Taking the logarithm of a certain probability turns it into a more manageable number.
Category Log Probabilities
The Log Probability of a category is merely the log of the proportion a text appears in a sample.
If you take a data set of text messages and 70% is not spam but 30% is spam, the proportion that is not-spam is 0.70 and the proportion that is spam is 0.30.
However, the log probability is as follows:
>>> np.log(0.70)
np.float64(-0.35667494393873245)
>>> np.log(0.30)
np.float64(-1.2039728043259361)
Word Log Probabilities
The Log Probability of a category is merely the log of the proportion a term appears in the sample of the author.
For instance, if an author uses the word 'the' 23 times and has a sample of 1000, the proportion is 0.023.
Likewise the log is as follows:
>>> np.log(0.023)
np.float64(-3.7722610630529876)
However before generating the log probability of each term, we want to ensure all words for all authors appears in the dictionary for a stated author.
This is because we want each author to have a value above zero for every term— even if they never used a stated term.
To do this, we want to increment the total count of a term by one before calculating the probability. As such, the word 'the' will have a count of 24 and a word not used by the stated author, but used by a different author, will be 1.
As such, the log probability for the word 'the' where it appears 23 times in a data set of 100 words is:
>>> np.log(0.024)
np.float64(-3.7297014486341915)
Now that we have collected the log probability of each category and the log probability for each word, we can use these datasets to 'predict' what category a piece of text is.

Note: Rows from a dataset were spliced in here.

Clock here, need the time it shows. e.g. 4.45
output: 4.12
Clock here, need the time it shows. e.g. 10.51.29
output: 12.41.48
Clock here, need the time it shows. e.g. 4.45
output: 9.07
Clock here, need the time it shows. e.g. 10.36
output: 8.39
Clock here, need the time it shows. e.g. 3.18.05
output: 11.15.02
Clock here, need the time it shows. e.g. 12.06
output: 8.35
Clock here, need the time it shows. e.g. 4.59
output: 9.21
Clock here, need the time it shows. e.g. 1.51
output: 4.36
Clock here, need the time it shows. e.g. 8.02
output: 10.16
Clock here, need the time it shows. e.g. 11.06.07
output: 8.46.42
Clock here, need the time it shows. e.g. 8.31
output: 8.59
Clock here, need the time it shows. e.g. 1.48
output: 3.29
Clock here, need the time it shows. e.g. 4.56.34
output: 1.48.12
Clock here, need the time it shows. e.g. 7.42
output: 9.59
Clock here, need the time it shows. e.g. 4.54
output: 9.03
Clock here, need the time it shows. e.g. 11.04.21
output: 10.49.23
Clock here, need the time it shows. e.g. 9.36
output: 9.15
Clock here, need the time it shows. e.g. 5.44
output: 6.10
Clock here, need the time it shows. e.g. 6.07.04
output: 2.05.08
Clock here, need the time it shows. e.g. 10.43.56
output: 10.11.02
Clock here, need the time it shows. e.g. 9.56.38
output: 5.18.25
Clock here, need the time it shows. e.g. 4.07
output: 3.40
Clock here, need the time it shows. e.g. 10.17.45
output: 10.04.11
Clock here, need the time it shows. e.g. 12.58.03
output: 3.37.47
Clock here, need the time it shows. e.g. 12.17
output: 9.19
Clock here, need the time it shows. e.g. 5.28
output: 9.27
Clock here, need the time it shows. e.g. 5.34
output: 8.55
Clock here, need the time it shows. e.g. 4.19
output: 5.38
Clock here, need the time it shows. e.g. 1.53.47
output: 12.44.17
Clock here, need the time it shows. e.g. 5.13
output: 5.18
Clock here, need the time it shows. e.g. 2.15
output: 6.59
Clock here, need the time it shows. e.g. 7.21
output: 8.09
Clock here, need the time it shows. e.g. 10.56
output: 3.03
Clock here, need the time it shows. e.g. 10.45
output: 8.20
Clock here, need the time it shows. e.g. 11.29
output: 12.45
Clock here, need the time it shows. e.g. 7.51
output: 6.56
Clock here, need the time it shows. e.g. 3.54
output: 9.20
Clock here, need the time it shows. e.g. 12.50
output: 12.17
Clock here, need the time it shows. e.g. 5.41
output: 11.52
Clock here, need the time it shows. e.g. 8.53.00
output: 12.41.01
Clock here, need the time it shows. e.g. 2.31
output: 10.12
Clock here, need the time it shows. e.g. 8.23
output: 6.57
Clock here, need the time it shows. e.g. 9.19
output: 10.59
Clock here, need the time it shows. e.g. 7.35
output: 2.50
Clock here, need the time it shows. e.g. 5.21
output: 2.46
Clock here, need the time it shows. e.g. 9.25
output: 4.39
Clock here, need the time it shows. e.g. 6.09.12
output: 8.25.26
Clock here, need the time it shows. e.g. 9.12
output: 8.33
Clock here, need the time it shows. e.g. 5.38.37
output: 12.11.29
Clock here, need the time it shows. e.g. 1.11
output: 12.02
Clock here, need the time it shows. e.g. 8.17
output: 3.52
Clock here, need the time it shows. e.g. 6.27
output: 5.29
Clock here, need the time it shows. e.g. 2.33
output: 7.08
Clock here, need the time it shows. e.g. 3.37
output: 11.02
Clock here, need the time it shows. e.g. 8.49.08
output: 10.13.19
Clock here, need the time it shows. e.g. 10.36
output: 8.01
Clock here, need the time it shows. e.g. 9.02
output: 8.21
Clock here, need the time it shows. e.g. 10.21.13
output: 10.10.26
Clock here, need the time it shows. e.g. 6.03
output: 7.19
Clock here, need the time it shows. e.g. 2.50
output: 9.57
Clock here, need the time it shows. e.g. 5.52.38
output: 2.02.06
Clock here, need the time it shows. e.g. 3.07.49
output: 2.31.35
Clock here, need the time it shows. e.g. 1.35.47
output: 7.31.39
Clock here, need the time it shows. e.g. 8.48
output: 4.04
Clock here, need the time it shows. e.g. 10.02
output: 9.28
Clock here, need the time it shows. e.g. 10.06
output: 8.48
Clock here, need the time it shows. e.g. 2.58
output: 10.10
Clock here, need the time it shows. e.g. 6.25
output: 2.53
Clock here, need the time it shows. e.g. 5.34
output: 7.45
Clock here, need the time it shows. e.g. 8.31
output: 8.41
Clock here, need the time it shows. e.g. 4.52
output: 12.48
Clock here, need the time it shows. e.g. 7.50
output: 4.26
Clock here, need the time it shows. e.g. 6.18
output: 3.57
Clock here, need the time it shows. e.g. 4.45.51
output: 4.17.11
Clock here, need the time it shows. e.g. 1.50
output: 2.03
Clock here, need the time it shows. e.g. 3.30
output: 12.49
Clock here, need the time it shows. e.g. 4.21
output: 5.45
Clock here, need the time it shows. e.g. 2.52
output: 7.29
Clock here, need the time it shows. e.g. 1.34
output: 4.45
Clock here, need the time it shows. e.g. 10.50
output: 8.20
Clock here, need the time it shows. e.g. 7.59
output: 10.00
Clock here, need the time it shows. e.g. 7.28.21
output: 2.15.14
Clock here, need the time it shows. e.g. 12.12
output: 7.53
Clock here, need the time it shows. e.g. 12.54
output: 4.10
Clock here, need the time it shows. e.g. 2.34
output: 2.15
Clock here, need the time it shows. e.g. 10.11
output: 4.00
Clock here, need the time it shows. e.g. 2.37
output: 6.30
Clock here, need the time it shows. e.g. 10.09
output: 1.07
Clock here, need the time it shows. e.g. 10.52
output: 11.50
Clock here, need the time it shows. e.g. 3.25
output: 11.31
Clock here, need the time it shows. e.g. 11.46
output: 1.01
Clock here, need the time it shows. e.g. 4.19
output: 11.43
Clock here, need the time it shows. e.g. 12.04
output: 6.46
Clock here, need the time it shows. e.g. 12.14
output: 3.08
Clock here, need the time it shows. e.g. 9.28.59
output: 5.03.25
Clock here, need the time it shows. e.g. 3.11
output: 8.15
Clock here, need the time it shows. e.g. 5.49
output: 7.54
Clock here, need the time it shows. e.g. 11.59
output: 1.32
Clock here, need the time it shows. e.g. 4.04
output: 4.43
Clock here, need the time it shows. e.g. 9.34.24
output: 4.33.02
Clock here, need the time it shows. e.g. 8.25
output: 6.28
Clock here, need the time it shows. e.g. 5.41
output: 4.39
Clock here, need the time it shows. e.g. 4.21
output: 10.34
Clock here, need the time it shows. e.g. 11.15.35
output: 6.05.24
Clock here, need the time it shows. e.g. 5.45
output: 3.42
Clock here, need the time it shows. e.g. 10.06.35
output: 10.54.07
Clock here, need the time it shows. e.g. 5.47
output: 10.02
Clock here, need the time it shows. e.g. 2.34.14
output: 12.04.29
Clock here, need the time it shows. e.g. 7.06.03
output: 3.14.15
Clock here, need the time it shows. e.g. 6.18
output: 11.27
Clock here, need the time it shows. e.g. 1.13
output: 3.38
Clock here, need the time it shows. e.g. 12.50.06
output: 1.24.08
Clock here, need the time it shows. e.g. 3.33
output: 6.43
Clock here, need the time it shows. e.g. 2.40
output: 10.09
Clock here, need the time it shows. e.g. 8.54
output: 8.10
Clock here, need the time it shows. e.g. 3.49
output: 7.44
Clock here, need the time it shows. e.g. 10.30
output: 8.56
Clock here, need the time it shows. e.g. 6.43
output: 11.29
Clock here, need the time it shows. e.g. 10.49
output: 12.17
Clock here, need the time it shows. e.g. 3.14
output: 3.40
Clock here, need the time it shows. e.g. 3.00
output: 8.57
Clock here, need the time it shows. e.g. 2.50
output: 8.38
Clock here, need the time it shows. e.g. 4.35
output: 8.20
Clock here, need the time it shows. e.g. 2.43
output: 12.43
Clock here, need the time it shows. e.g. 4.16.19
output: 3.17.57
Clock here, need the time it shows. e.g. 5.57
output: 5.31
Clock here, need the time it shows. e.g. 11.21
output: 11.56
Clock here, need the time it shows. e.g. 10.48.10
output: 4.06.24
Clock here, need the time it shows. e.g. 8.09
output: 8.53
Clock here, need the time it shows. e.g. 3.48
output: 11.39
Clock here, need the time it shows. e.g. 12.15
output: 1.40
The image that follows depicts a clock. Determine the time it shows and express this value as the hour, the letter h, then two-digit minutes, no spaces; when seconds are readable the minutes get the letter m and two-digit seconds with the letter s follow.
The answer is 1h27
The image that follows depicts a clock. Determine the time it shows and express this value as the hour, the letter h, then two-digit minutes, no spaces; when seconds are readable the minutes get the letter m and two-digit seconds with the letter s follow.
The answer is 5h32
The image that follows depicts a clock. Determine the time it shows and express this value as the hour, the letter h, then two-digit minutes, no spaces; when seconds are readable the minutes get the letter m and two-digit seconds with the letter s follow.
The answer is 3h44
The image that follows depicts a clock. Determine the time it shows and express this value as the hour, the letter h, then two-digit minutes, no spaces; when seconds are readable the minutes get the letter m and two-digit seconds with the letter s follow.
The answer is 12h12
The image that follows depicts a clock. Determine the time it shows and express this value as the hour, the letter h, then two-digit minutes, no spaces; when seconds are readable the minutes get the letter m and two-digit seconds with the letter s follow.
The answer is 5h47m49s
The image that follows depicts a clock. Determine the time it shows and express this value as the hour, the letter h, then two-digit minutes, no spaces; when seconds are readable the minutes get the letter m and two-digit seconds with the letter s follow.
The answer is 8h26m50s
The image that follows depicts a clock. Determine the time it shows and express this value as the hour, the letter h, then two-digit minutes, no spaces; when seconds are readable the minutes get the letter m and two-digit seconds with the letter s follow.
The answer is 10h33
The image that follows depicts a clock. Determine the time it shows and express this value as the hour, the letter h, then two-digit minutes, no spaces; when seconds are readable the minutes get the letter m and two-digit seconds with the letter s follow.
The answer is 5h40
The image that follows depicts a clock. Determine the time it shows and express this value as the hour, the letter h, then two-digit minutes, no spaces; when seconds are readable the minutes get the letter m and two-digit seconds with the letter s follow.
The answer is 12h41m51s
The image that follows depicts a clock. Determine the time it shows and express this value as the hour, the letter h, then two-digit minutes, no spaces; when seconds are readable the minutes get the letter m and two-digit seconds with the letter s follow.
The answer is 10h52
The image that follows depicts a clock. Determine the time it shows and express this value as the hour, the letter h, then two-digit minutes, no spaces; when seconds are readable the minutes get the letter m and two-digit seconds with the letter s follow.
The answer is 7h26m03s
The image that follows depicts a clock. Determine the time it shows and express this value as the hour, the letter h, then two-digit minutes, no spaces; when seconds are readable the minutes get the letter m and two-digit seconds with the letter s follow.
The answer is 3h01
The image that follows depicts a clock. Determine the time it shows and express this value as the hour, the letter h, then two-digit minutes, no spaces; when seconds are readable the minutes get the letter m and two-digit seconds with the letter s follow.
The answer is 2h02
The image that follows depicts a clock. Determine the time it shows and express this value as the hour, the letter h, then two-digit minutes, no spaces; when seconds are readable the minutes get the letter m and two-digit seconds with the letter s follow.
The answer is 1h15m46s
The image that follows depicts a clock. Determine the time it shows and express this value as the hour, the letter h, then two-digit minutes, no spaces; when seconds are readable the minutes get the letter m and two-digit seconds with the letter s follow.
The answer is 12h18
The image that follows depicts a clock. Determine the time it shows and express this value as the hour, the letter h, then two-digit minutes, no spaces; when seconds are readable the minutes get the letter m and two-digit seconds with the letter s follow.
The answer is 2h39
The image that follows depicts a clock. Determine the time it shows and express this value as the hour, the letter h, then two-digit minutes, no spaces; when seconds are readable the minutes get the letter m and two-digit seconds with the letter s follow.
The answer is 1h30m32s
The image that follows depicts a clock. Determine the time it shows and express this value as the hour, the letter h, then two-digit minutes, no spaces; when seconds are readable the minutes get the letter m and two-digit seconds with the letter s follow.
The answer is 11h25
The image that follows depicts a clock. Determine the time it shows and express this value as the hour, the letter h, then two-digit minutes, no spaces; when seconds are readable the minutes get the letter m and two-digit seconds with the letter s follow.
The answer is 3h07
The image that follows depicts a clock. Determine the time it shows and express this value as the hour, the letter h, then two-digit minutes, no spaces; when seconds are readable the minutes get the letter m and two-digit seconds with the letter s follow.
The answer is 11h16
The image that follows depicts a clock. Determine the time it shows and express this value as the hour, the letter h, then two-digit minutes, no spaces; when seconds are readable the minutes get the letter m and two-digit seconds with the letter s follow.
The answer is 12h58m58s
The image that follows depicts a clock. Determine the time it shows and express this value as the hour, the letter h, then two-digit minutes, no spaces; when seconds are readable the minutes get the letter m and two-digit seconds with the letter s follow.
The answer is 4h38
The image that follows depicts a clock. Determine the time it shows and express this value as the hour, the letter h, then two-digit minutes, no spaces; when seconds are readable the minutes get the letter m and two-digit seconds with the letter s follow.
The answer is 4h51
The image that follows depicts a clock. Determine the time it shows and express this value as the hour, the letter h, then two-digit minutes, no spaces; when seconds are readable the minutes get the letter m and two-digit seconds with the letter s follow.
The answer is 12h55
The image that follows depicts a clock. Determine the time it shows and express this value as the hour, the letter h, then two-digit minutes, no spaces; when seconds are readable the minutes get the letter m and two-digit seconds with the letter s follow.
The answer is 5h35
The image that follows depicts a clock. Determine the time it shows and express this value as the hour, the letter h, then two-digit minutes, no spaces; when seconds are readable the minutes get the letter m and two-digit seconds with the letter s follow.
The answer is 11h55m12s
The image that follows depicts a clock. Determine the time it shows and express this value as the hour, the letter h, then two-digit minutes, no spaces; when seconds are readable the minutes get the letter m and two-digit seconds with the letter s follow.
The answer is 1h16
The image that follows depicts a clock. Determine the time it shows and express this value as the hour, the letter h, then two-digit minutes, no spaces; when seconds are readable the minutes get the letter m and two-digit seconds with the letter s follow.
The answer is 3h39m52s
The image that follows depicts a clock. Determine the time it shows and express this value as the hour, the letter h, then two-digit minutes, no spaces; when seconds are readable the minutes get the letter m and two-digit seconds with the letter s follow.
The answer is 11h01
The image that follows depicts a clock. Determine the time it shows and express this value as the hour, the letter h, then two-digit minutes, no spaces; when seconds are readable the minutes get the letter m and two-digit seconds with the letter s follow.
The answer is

And we have the log categories set to:
Category | Log Probability | Proportion |
---|---|---|
1 | -2.3025850929940455 | 10% |
2 | -1.6094379124341003 | 20% |
3 | -1.2039728043259361 | 30% |
4 | -0.6931471805599453 | 50% |
Those with a higher probability will have larger log probabilities.
Assume we have a dictionary with Word Log Probabilities for category one set to the following:
Word | Score |
---|---|
of | -4.685212894 |
wood | -8.207038263 |
balcony | -8.612503371 |
the | -3.915152898 |
to | -4.574398527 |
red | -8.581731713 |
doors | -8.581731713 |
which | -6.589301548 |
is | -5.748518368 |
extraordinary | -8.900185444 |
do | -7.282448728 |
not | -5.673010816 |
believe | -8.581731713 |
mother | -7.600902460 |
would | -6.124995940 |
smiling | -8.294049640 |
Let us find the log probability of category one for the following sentence:
"** Do not believe mother! The extraordinary red balcony of wood is strong!**"
The formula for a sentence's log prob is:
$y = catlog +\sum_{wordprobabilities}
$
For this sentence, this is:
>>> -2.3025850929940455 + -7.282448728 + -5.673010816 + -8.581731713 + -7.600902460 + -3.915152898 + -8.581731713 + -8.612503371 + -4.685212894 + -8.207038263 + -5.748518368 + -8.294049640
-79.48488595699406
>>>
In order to figure out which category best fits the training data, run the same steps against each category! The category with the highest total is the category that best fits the model!